Pourquoi les élites se sont-elles retirées ? Pourquoi ce retrait ? Parce que l'élite est devenue une cible. Sur les réseaux sociaux, elle est quotidiennement injuriée, insultée, rabaissée. On l'accuse d'être conspirationniste, de travailler pour l'étranger, d'être vendue, déconnectée ou prétentieuse. Ces attaques systématiques, amplifiées par des « virages » virtuels, ont fini par décourager ceux qui auraient pu offrir une alternative crédible. Plutôt que de se salir dans ce vacarme, beaucoup se sont tus. Ce vide a nourri un populisme ambiant. Les dirigeants politiques actuels surfent sur la même vague de dénigrement des élites pour consolider leur pouvoir. En s'alignant sur les discours les plus simplistes et les plus agressifs, ils se posent comme la voix du « vrai peuple » contre des élites présentées comme corrompues ou traîtresses. Le résultat est là : un espace public saturé par les médiocres, où les élites compétentes sont marginalisées, et où le populisme prospère.

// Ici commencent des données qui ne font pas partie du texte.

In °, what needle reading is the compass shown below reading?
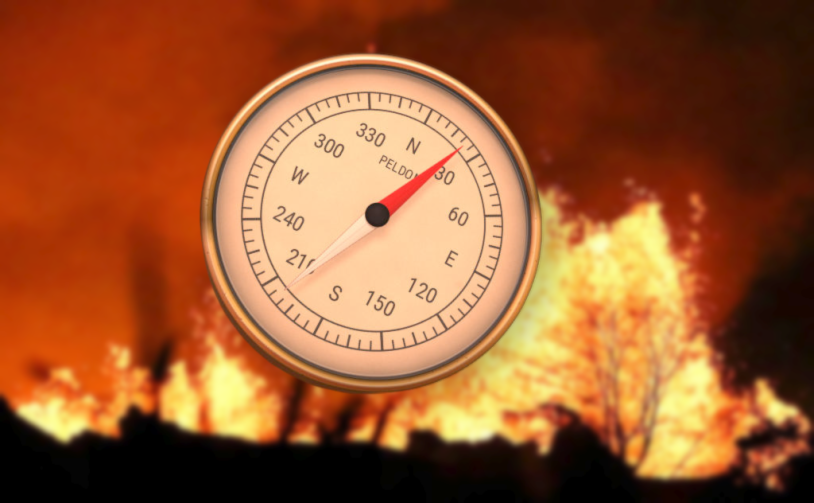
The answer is 22.5 °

Une crise de crédulité collective L'histoire d'Olfa Hamdi, de Bahri Jelassi ou d'Adel Dridi ne relève pas seulement d'excentricités individuelles. Elle révèle une société entière vulnérable aux illusions. Cette crédulité collective a des racines profondes. Elle s'enracine d'abord dans le désenchantement post-révolutionnaire. Après 2011, des millions de Tunisiens espéraient un avenir meilleur, plus juste, plus prospère. Les échecs répétés des gouvernements successifs ont laissé un vide d'espoir, que les discours outranciers et les promesses irréalistes sont venus combler. Elle est nourrie aussi par la faillite institutionnelle. L'Etat n'offre plus de repères clairs, ni de discours crédible. Les institutions sont perçues comme défaillantes, corrompues ou impuissantes. Dans ce contexte, la parole du farfelu, du mégalomane ou du charlatan acquiert un attrait particulier : elle paraît plus forte, plus audacieuse, plus radicale. Elle s'alimente enfin d'une culture numérique où l'émotion prime sur la raison. Les réseaux sociaux valorisent le spectaculaire, le choc, l'absurde. Les "likes" remplacent la réflexion, les "partages" tiennent lieu de légitimité. Dans ce brouhaha, celui qui crie le plus fort, qui se présente comme sauveur ou victime, trouve toujours une audience. Ce qui choque n'est pas seulement l'existence de ces personnages, mais le fait qu'ils trouvent des foules prêtes à les applaudir, à les croire, voire à se battre pour eux. Adel Dridi a eu des victimes qui manifestaient pour sa libération. Olfa Hamdi a des milliers de partisans convaincus qu'elle incarne une chance unique pour le pays. Bahri Jelassi a longtemps occupé la scène médiatique, non pas malgré ses élucubrations, mais grâce à elles. La Tunisie n'affronte donc pas seulement une crise économique ou politique. Elle traverse une crise de crédulité, où la faiblesse des institutions, le discrédit des élites et l'influence déformante des réseaux sociaux produisent un cocktail explosif. Une crise qui transforme les illusions en vérités, les imposteurs en leaders et les hurluberlus en vedettes.